Two hackers in Berlin vandalize an Islamic State recruitment web site. A CIA technician in Berlin, monitoring traffic to this web site, witnesses the breach and probes the hackers' computer in an attempt to identify it. The hackers take this opportunity and counterattack, gaining access to the CIA network and obtaining many classified documents. One of the documents is leaked to Laura Sutton (Sarah Sokolovic), a journalist at the Düring Foundation. The document reveals that German intelligence was subverting their country's privacy laws by hiring the CIA to perform surveillance in Germany and report back information on jihadists who are living there.

When German officials learn from Saul and Allison that the CIA computer network was breached, they immediately call an end to the surveillance program. Saul opts to continue the program independent of the Germans, enlisting Quinn (Rupert Friend) to assassinate confirmed targets, though without any agency support. Quinn readily agrees.
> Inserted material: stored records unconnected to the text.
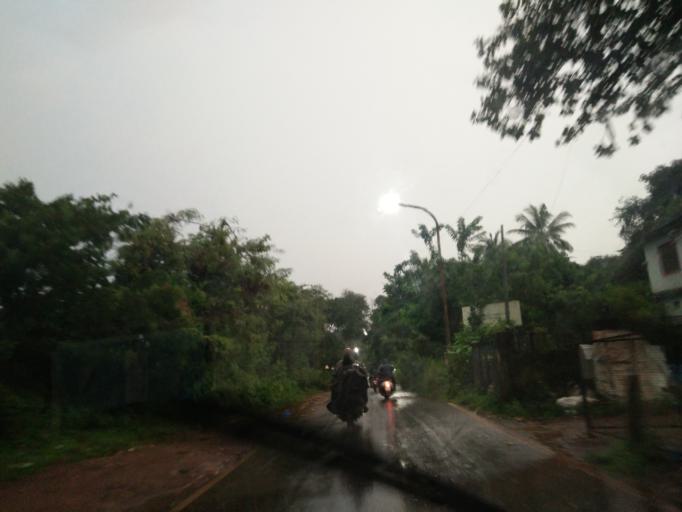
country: IN
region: Goa
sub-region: South Goa
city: Madgaon
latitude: 15.2849
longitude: 73.9648
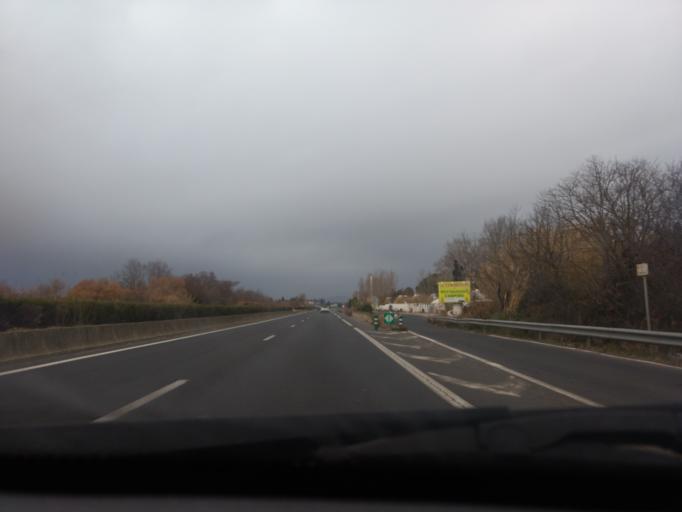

Carrie manages to arrange a meeting with Hezbollah commander Al-Amin where she requests safe passage to the Syrian refugee camp which is under their control. She is seemingly rebuffed when Al-Amin makes note of Carrie's past affiliation with the CIA and ends the conversation. However, Carrie receives a call that night confirming that Otto Düring is now an invited guest of Hezbollah.

== Production ==
The episode was directed by executive producer Lesli Linka Glatter and co-written by executive producer Chip Johannessen and co-executive producer Ted Mann, who joined the writing staff this season.

==Reception==
===Reviews===
With 14 positive reviews out of 15, the episode received a rating of 93% with an average score of 8.2 out of 10 on the review aggregator Rotten Tomatoes, with the site's consensus stating "Homeland sets the table for a thrilling fifth season mired in real-world strife with 'Separation Anxiety', an episode showcasing both Carrie's strengths and flaws."

Price Peterson of New York Magazine rated the episode 4 out of 5 stars, writing that the episode did well to establish Carrie Mathison's new life, adding that "Claire Danes's performance remains a TV marvel". IndieWire's Ben Travers gave the episode a B+ grade, saying that "writers Chip Johannessen and Ted Mann along with director Lesli Linka Glatter do a superb job of foreshadowing the fateful events to come and illustrating where Carrie is, both professionally and emotionally".

===Ratings===
The original broadcast was watched by 1.66 million viewers, a slight increase over the fourth-season premiere. Its cumulative viewership across multiple Sunday airings was 2.1 million.